Castração química: Parlamentares ignoram o fortalecimento de mecanismos de prevenção em prol da promoção da polêmica

PL 2630 ato em defesa das crianças

A cada oito minutos, uma criança ou adolescente é vítima de violência sexual no Brasil, um dado alarmante que evidencia a gravidade e a urgência desse problema. Esse tipo de crime é uma das maiores afrontas à dignidade humana e demanda respostas firmes do poder público, das instituições e da sociedade como um todo. Recentemente, a Câmara dos Deputados aprovou um projeto de lei que prevê a aplicação da chamada “castração química” como parte da pena para crimes sexuais envolvendo menores de idade. O texto aprovado, um substitutivo para o Projeto de Lei 3976/20, também propõe a criação de mecanismos para aumentar a vigilância sobre condenados, como o Cadastro Nacional de Pedófilos e Predadores Sexuais.

Entretanto, a despeito do substitutivo ao PL 3976/200, a Lei 15.035/24, sancionada pelo presidente em novembro de 2024, já determinou a criação desse cadastro, que será composto a partir dos dados do Cadastro Nacional de Pessoas Condenadas por Crime de Estupro. Ele incluirá informações detalhadas sobre os condenados, como fotografias e outros registros. A medida busca ampliar o controle e a vigilância sobre indivíduos condenados por crimes sexuais contra crianças e adolescentes, previstos tanto no Estatuto da Criança e do Adolescente (ECA) quanto no Código Penal.

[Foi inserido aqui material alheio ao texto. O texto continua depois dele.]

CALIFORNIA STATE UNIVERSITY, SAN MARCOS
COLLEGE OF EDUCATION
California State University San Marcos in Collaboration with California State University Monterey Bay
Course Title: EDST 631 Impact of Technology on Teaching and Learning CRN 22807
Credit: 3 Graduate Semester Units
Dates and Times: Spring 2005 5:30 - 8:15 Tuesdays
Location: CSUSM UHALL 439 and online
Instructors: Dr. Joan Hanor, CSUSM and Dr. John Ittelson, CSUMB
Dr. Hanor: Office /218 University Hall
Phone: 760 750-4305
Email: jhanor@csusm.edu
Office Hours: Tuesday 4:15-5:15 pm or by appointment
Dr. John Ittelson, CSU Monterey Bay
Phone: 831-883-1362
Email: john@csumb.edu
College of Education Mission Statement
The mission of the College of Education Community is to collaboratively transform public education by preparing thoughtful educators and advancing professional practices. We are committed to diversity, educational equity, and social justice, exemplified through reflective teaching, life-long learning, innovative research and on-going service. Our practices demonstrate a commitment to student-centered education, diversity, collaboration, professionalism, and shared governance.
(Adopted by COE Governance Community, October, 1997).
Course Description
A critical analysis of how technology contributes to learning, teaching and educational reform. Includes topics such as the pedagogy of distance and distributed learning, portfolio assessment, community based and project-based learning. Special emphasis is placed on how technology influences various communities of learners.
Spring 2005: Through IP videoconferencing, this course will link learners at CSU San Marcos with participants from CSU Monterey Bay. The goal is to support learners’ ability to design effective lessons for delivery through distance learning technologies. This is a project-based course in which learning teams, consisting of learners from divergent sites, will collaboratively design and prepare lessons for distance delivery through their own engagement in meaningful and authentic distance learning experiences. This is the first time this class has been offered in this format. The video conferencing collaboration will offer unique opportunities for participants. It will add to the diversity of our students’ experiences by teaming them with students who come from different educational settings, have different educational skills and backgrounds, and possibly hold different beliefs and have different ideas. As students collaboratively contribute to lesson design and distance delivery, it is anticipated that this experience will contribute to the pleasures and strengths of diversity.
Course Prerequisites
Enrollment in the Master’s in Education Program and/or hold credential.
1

Entre os crimes que constarão no cadastro estão estupro de vulnerável, corrupção de menores, exploração sexual de crianças e adolescentes e crimes digitais, como a produção, armazenamento, divulgação ou exposição de vídeos envolvendo crianças ou adolescentes em situações de violência sexual. A criação desse cadastro é vista como uma ferramenta importante para a prevenção de novos crimes e o monitoramento de infratores, mas especialistas alertam que medidas complementares são indispensáveis para combater as causas estruturais e sociais desse tipo de violência.

Entendendo a Pedofilia
A pedofilia, de acordo com a Organização Mundial da Saúde (OMS), é classificada como um transtorno da preferência sexual, caracterizado pela atração sexual de adultos por crianças, geralmente pré-púberes ou no início da puberdade. Contudo, é essencial diferenciar a pedofilia enquanto uma condição psiquiátrica da prática criminosa. Embora esteja presente em muitos casos de violência sexual contra crianças, nem todos os agressores envolvidos nesses crimes se enquadram nesse diagnóstico. Além disso, é fundamental destacar que a prática desse crime frequentemente está baseada na busca por dominação e poder sobre a vítima, configurando um ato violento que transcende o desejo sexual.

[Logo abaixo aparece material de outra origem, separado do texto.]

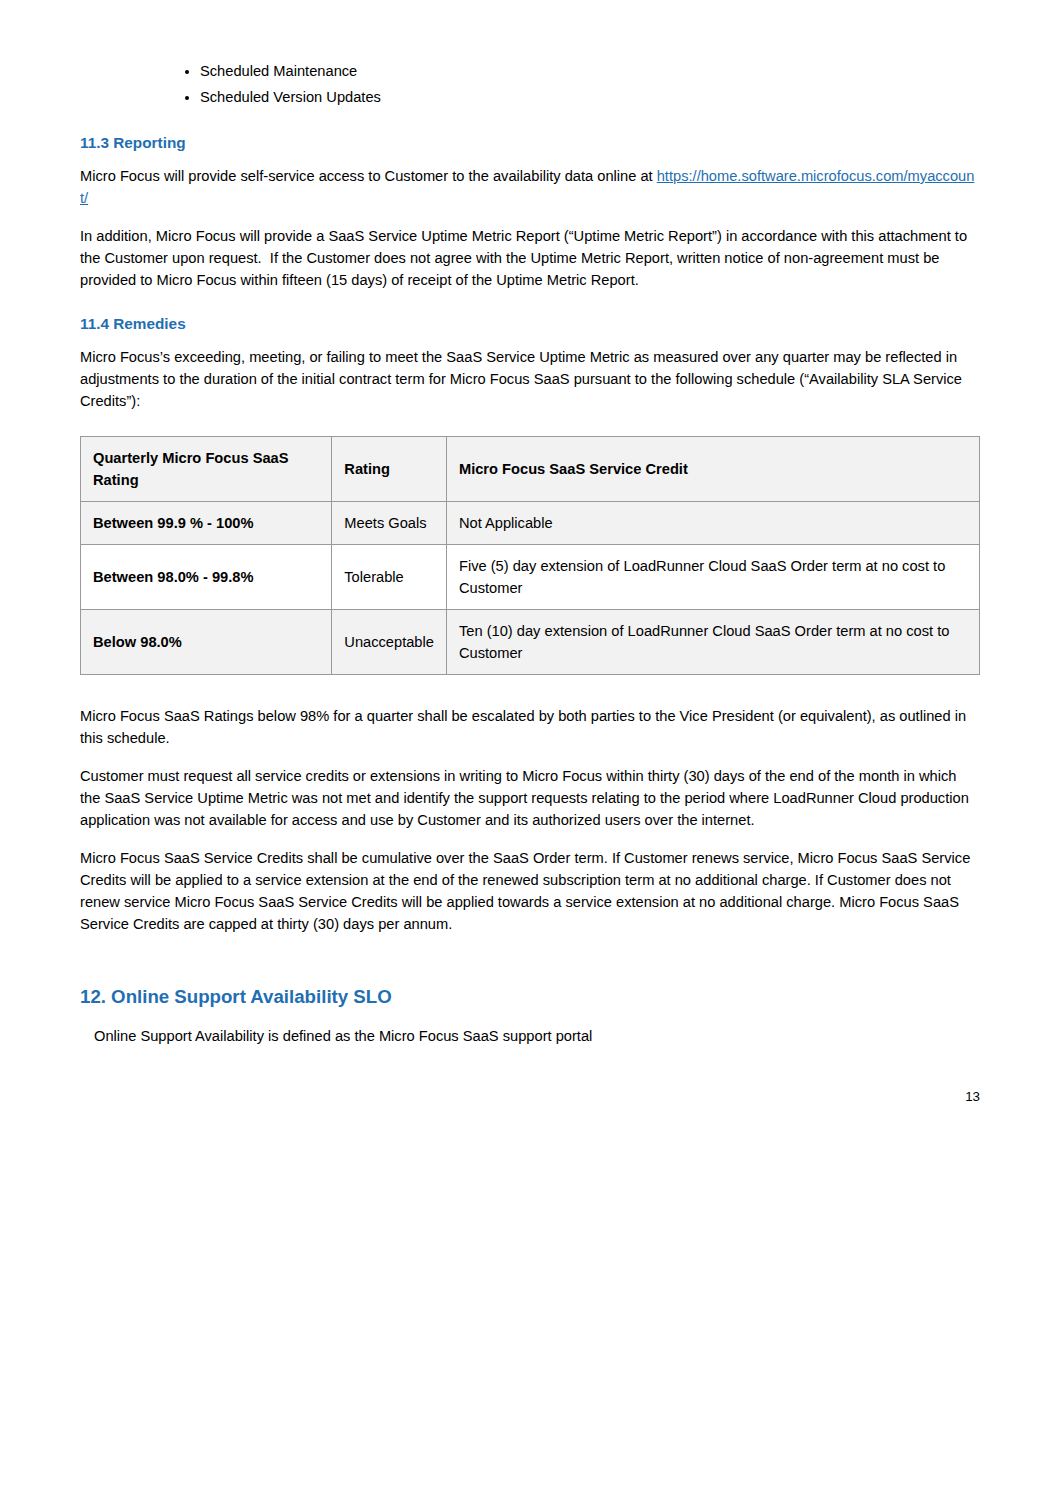Scheduled Maintenance
Scheduled Version Updates
11.3 Reporting
Micro Focus will provide self-service access to Customer to the availability data online at https://home.software.microfocus.com/myaccount/
In addition, Micro Focus will provide a SaaS Service Uptime Metric Report (“Uptime Metric Report”) in accordance with this attachment to the Customer upon request. If the Customer does not agree with the Uptime Metric Report, written notice of non-agreement must be provided to Micro Focus within fifteen (15 days) of receipt of the Uptime Metric Report.
11.4 Remedies
Micro Focus’s exceeding, meeting, or failing to meet the SaaS Service Uptime Metric as measured over any quarter may be reflected in adjustments to the duration of the initial contract term for Micro Focus SaaS pursuant to the following schedule (“Availability SLA Service Credits”):
| Quarterly Micro Focus SaaS Rating | Rating | Micro Focus SaaS Service Credit |
| --- | --- | --- |
| Between 99.9 % - 100% | Meets Goals | Not Applicable |
| Between 98.0% - 99.8% | Tolerable | Five (5) day extension of LoadRunner Cloud SaaS Order term at no cost to Customer |
| Below 98.0% | Unacceptable | Ten (10) day extension of LoadRunner Cloud SaaS Order term at no cost to Customer |
Micro Focus SaaS Ratings below 98% for a quarter shall be escalated by both parties to the Vice President (or equivalent), as outlined in this schedule.
Customer must request all service credits or extensions in writing to Micro Focus within thirty (30) days of the end of the month in which the SaaS Service Uptime Metric was not met and identify the support requests relating to the period where LoadRunner Cloud production application was not available for access and use by Customer and its authorized users over the internet.
Micro Focus SaaS Service Credits shall be cumulative over the SaaS Order term. If Customer renews service, Micro Focus SaaS Service Credits will be applied to a service extension at the end of the renewed subscription term at no additional charge. If Customer does not renew service Micro Focus SaaS Service Credits will be applied towards a service extension at no additional charge. Micro Focus SaaS Service Credits are capped at thirty (30) days per annum.
12. Online Support Availability SLO
Online Support Availability is defined as the Micro Focus SaaS support portal
13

A “Castração Química” e o Contexto Brasileiro
A chamada “castração química” é um procedimento médico que envolve a administração de medicamentos hormonais com o objetivo de inibir a libido. Esses medicamentos, geralmente inibidores de testosterona, atuam no organismo reduzindo a produção e os efeitos desse hormônio, que é o principal responsável pelo desejo sexual masculino.

Os fármacos utilizados podem ser administrados por meio de injeções intramusculares periódicas ou em forma de comprimidos de uso contínuo, dependendo do protocolo adotado. Esses medicamentos bloqueiam os sinais da hipófise que estimulam a produção de testosterona nos testículos, o que leva à diminuição do desejo sexual, da capacidade de ereção e, em alguns casos, da capacidade de ejaculação.

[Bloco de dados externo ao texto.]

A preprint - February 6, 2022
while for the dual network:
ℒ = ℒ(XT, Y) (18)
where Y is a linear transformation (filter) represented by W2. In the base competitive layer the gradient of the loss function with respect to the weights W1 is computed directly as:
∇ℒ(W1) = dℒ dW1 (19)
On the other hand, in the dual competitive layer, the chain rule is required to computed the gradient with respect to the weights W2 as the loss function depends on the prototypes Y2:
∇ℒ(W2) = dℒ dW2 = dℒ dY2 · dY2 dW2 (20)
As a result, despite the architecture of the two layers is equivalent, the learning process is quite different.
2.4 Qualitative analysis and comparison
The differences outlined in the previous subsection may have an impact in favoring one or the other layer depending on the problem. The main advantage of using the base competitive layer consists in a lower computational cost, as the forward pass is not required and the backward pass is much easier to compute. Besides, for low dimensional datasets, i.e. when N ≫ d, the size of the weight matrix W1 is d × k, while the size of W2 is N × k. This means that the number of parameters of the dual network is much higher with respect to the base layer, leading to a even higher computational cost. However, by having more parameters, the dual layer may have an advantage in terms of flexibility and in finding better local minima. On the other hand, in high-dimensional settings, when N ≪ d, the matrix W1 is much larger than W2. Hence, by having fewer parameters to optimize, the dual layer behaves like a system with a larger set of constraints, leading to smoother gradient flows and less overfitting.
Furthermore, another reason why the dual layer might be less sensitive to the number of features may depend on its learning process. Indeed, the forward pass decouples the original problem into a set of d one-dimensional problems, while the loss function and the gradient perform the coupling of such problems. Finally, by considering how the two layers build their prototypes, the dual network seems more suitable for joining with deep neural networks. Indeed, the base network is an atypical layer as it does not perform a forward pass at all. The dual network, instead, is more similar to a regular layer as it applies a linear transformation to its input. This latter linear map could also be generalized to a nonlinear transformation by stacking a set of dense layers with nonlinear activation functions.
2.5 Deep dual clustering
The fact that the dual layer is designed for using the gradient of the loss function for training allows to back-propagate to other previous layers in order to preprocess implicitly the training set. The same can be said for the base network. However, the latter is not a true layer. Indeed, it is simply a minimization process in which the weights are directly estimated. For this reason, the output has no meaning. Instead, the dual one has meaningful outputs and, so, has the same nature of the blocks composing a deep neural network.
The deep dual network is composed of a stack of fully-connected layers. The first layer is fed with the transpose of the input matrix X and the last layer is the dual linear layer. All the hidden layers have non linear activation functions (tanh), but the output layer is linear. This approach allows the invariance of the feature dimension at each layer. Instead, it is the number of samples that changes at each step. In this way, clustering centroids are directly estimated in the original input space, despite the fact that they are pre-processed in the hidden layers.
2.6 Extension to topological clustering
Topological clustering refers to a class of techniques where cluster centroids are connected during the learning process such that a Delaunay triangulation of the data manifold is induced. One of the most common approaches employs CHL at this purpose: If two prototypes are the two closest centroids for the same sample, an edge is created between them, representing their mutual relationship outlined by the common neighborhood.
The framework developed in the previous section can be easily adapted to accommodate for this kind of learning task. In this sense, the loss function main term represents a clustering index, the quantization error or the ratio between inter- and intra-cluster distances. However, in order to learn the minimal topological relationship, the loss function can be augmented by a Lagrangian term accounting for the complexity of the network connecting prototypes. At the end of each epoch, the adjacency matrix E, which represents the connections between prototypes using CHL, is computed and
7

É extremamente importante ressaltar que os efeitos da “castração química” não são permanentes. Ao interromper o tratamento, o organismo gradualmente retoma a produção natural de testosterona, e a libido pode ser restabelecida.

Do ponto de vista médico, o tratamento pode acarretar efeitos colaterais significativos, como alterações no metabolismo, perda de densidade óssea, redução da massa muscular, fadiga, depressão e outros transtornos psicológicos. Esses riscos ampliam o debate sobre a proporcionalidade e a adequação dessa medida como política punitiva, bem como as implicações que esse quadro pode acarretar em indivíduos com histórico de práticas violentas.

Entendimento Constitucional sobre a castração química no Brasil

A proposta de adoção da “castração química” como parte da pena para crimes sexuais levanta uma série de questionamentos do ponto de vista constitucional no Brasil. O debate gira em torno de princípios fundamentais, como a dignidade da pessoa humana, os direitos fundamentais, a vedação de penas cruéis e o tratamento dos condenados, especialmente sob a ótica do Estado Democrático de Direito.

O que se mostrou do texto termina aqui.